* WHAT IS REQUIRED: Find every line in the records below that contains "facts", and copy it.

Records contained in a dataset
──────────────────────────────

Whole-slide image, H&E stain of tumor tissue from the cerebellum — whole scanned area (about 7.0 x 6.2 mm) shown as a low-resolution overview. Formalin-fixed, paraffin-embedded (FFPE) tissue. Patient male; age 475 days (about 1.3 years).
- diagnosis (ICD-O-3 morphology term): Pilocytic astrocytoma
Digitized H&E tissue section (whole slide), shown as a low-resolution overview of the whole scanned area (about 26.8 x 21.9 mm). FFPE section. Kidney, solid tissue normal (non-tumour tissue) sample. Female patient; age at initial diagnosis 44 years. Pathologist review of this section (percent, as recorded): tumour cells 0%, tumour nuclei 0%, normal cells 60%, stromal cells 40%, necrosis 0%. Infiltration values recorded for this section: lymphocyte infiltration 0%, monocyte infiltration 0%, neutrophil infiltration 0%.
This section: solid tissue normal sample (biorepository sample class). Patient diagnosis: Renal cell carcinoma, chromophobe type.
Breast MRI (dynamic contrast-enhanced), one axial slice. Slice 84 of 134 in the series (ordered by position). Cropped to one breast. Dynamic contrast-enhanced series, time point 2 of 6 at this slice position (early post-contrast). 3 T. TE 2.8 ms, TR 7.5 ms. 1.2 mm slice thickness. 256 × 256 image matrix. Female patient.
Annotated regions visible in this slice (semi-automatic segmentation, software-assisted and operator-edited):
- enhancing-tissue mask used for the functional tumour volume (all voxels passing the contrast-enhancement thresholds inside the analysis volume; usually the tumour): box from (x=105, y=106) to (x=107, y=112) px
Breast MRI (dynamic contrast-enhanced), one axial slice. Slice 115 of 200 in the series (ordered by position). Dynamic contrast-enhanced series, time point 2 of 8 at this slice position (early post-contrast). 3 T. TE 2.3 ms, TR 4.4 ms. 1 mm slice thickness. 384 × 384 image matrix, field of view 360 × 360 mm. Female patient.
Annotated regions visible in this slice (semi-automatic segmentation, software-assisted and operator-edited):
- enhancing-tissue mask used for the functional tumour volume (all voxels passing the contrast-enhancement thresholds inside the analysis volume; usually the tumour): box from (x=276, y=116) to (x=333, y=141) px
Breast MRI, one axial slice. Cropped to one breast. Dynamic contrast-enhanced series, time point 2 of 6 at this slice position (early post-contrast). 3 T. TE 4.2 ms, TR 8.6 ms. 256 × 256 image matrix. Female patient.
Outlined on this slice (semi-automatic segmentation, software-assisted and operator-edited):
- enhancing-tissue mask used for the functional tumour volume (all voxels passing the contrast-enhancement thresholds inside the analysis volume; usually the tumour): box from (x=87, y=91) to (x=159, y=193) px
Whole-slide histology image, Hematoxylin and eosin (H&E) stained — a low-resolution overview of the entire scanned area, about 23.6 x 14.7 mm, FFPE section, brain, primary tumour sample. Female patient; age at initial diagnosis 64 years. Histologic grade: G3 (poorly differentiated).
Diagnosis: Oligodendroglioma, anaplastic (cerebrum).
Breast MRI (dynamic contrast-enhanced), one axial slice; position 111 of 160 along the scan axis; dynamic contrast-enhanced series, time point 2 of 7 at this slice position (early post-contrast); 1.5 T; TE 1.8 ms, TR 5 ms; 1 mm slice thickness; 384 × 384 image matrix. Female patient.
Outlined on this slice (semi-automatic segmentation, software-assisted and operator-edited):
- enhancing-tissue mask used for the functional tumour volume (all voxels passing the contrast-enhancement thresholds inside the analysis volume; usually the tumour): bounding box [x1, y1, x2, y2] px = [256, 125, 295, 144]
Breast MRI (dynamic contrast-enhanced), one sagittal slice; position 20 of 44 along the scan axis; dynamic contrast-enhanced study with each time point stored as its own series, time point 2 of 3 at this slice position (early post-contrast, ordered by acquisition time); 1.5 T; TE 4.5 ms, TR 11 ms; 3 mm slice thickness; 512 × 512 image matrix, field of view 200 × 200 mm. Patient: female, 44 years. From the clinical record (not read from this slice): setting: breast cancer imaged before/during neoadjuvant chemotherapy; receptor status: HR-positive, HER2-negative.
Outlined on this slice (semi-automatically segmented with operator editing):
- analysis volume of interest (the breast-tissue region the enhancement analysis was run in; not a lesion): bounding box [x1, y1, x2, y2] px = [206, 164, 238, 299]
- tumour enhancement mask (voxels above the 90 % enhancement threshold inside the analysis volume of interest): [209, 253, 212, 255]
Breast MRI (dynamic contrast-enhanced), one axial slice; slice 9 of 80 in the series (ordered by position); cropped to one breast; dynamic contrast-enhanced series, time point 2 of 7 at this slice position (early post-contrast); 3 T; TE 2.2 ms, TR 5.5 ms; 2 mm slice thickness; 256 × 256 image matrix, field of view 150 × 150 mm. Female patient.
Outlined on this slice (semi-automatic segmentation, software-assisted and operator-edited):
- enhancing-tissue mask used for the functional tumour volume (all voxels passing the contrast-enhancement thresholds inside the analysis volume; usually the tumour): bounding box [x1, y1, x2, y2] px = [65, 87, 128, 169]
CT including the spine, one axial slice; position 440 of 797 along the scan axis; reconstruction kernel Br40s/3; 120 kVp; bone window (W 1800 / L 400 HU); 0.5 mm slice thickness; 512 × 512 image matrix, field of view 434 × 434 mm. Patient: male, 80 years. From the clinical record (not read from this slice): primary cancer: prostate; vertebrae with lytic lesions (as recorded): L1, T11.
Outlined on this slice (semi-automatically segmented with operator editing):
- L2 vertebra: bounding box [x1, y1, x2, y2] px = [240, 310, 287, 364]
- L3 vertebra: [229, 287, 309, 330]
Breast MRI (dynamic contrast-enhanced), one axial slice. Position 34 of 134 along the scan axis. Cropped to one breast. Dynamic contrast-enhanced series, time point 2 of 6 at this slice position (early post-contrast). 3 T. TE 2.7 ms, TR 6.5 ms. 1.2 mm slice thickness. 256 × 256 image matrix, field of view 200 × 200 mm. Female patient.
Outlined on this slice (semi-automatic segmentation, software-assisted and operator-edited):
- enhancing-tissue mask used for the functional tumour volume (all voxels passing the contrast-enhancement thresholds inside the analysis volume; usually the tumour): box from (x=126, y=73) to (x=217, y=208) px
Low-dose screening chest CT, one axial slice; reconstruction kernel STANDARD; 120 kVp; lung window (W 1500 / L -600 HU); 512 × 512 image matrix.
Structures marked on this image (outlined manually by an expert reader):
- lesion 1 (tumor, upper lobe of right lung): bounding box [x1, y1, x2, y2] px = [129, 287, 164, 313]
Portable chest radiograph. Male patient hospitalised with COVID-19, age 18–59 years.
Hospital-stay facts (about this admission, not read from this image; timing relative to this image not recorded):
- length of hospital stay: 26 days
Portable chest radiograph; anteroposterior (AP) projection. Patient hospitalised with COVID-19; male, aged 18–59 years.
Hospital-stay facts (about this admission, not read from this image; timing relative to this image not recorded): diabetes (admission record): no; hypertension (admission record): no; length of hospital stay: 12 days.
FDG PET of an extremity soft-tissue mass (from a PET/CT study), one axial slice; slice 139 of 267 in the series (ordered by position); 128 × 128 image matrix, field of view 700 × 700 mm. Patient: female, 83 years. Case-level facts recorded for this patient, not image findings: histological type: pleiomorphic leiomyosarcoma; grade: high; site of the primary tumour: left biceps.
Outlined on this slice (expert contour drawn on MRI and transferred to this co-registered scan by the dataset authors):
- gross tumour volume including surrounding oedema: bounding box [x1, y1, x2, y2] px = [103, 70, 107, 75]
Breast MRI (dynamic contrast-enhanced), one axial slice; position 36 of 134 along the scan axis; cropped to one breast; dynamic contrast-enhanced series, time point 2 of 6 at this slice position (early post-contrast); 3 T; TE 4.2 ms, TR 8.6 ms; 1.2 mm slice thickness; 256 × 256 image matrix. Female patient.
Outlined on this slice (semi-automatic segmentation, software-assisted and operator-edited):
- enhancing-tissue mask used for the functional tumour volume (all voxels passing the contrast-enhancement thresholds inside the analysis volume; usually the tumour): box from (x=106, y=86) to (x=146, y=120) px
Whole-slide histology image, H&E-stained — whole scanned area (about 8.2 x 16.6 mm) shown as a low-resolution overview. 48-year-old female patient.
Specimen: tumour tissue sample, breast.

──────────────────────────────

* EXERCISE RESPONSE:
Hospital-stay facts (about this admission, not read from this image; timing relative to this image not recorded):
Hospital-stay facts (about this admission, not read from this image; timing relative to this image not recorded): diabetes (admission record): no; hypertension (admission record): no; length of hospital stay: 12 days.
FDG PET of an extremity soft-tissue mass (from a PET/CT study), one axial slice; slice 139 of 267 in the series (ordered by position); 128 × 128 image matrix, field of view 700 × 700 mm. Patient: female, 83 years. Case-level facts recorded for this patient, not image findings: histological type: pleiomorphic leiomyosarcoma; grade: high; site of the primary tumour: left biceps.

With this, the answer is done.